Background

The intracellular pH of yeast is correlated with characteristics like viability and growth rate, and the regulation of intracellular pH consumes a large proportion of cellular energetic resources (Orij et al., 2011). However, intracellular pH can change rapidly and is highly environmentally sensitive, so it is crucial to have a fast, minimally perturbative method of measurement for this important aspect of cell physiology.

Genetically-encoded biosensors that convert local concentrations of a compound of interest into fluorescent readouts have revolutionized our ability to characterize the intracellular environment. For some sensors, the absolute fluorescence intensity is correlated with the readout. This can be a problem when performing in-cell measurements, since the fluorescence depends both on the sensor expression level, which varies cell to cell, and the characteristic of interest. Ratiometric sensors, which depend on the ratio of fluorescence in two different parts of the spectrum in the same fluorophore, do not suffer from this drawback. One such sensor, pHluorin (Miesenböck et al., 1998), is a pH-sensitive fluorescent biosensor based on GFP that can be used to measure intracellular pH; the emission intensity (measured around 520 nm) after excitation in the near-UV and blue (405 and 488 nm typically) varies with pH such that the ratio of emission intensities can be related to pH.
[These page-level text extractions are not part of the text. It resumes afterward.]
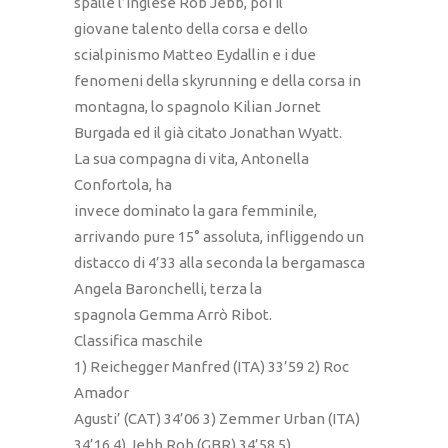
spalle l’inglese Rob Jebb, poi il
giovane talento della corsa e dello
scialpinismo Matteo Eydallin e i due
fenomeni della skyrunning e della corsa in
montagna, lo spagnolo Kilian Jornet
Burgada ed il già citato Jonathan Wyatt.
La sua compagna di vita, Antonella
Confortola, ha
invece dominato la gara femminile,
arrivando pure 15° assoluta, infliggendo un
distacco di 4’33 alla seconda la bergamasca
Angela Baronchelli, terza la
spagnola Gemma Arrò Ribot.
Classifica maschile
1) Reichegger Manfred (ITA) 33’59 2) Roc
Amador
Agusti’ (CAT) 34’06 3) Zemmer Urban (ITA)
34’16 4) Jebb Rob (GBR) 34’58 5)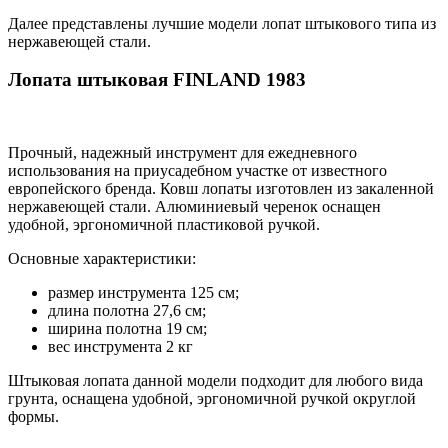
Далее представлены лучшие модели лопат штыкового типа из
нержавеющей стали.
Лопата штыковая FINLAND 1983
Прочный, надежный инструмент для ежедневного
использования на приусадебном участке от известного
европейского бренда. Ковш лопаты изготовлен из закаленной
нержавеющей стали. Алюминиевый черенок оснащен
удобной, эргономичной пластиковой ручкой.
Основные характеристики:
размер инструмента 125 см;
длина полотна 27,6 см;
ширина полотна 19 см;
вес инструмента 2 кг
Штыковая лопата данной модели подходит для любого вида
грунта, оснащена удобной, эргономичной ручкой округлой
формы.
In this protocol, we outline how to use pHluorin to measure intracellular pH in living budding yeast cells using flow cytometry. Flow cytometry is a method that combines microfluidic focusing and optical interrogation to measure the fluorescence of single cells in liquid culture with little to no special sample preparation required. Others have also used this method to measure intracellular pH in yeast cells (Weigert et al., 2009; Valkonen et al., 2013). The advantage of flow cytometry is that it is much higher throughput than microscopy-based methods (Bagar et al., 2009; Orij et al., 2009), while still being able to characterize individual cells and measure the fluorescence of multiple fluorophores. This access to both single-cell measurements and enough data to generate population-level statistics with a great deal of confidence is highly valuable. One potential downside to using flow cytometry to analyze the fluorescence of biosensors is that the spatial distribution of the fluorophore within the cell is not accessible (at least with traditional flow cytometry), as only a single, average fluorescence value in each channel is reported for each event (cell). However, for intracellular pH measurements in particular, the variation in any compartment (here, the cytosol, although pHluorin can be targeted to other organelles) (Orij et al., 2009) is expected to be minimal due to the unique properties of proton exchange in buffered aqueous solutions such as the cellular interior (Boron, 2004).
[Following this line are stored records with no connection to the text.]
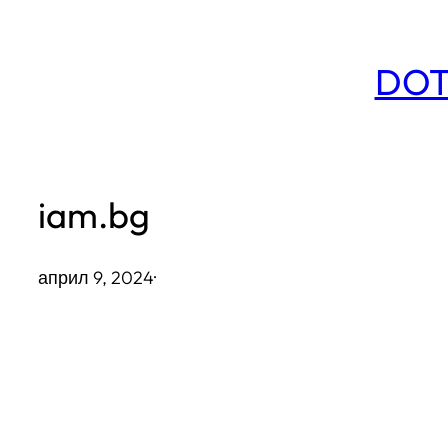
Към
съдържанието
DOT
iam.bg
април 9, 2024
·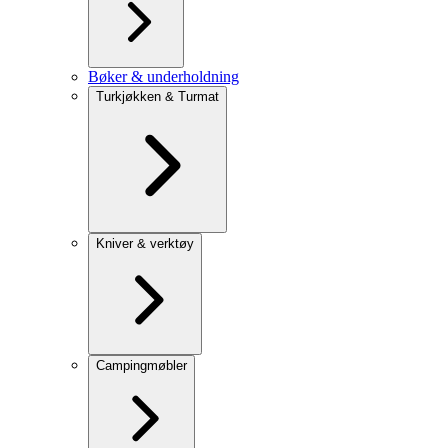
Bøker & underholdning
Turkjøkken & Turmat
Kniver & verktøy
Campingmøbler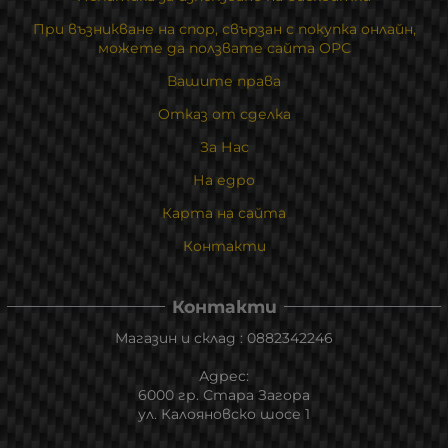
При възникване на спор, свързан с покупка онлайн,
можете да ползвате сайта ОРС
Вашите права
Отказ от сделка
За Нас
На едро
Карта на сайта
Контакти
Контакти
Магазин и склад : 0882342246
Адрес:
6000 гр. Стара Загора
ул. Калояновско шосе 1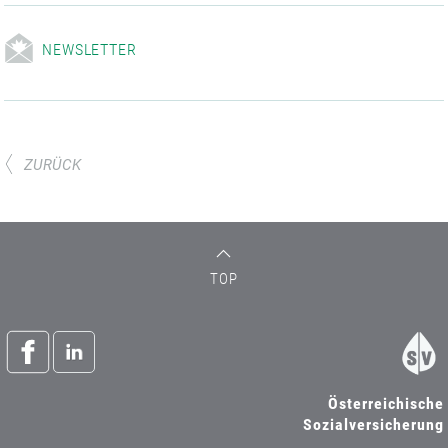
NEWSLETTER
ZURÜCK
TOP
Österreichische
Sozialversicherung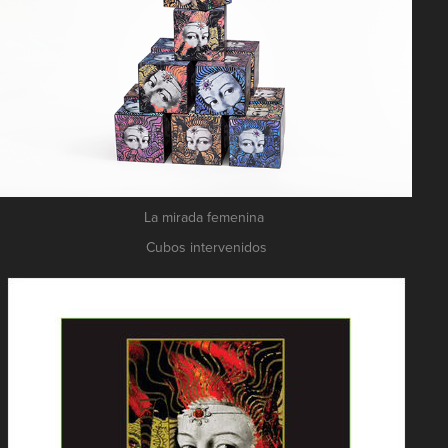
La mirada femenina
Cubos intervenidos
The outline of a typical experiment is illustrated in Figure 1. Cells expressing pHluorin are suspended in buffer of known pH and an ionophore, in this case nigericin, is added. This addition makes the cell membrane permeable to protons and thus equilibrates the intracellular and extracellular pH. The ratiometric fluorescence of pHluorin is measured for these cells with known intracellular pH, and then these data are used to construct a calibration curve that can be used to convert measured fluorescence ratios in other cells to real intracellular pH values.


Figure 1. Flowchart of Protocol. Experimental steps are colored blue, analysis steps are in green. Optional steps are in gray text.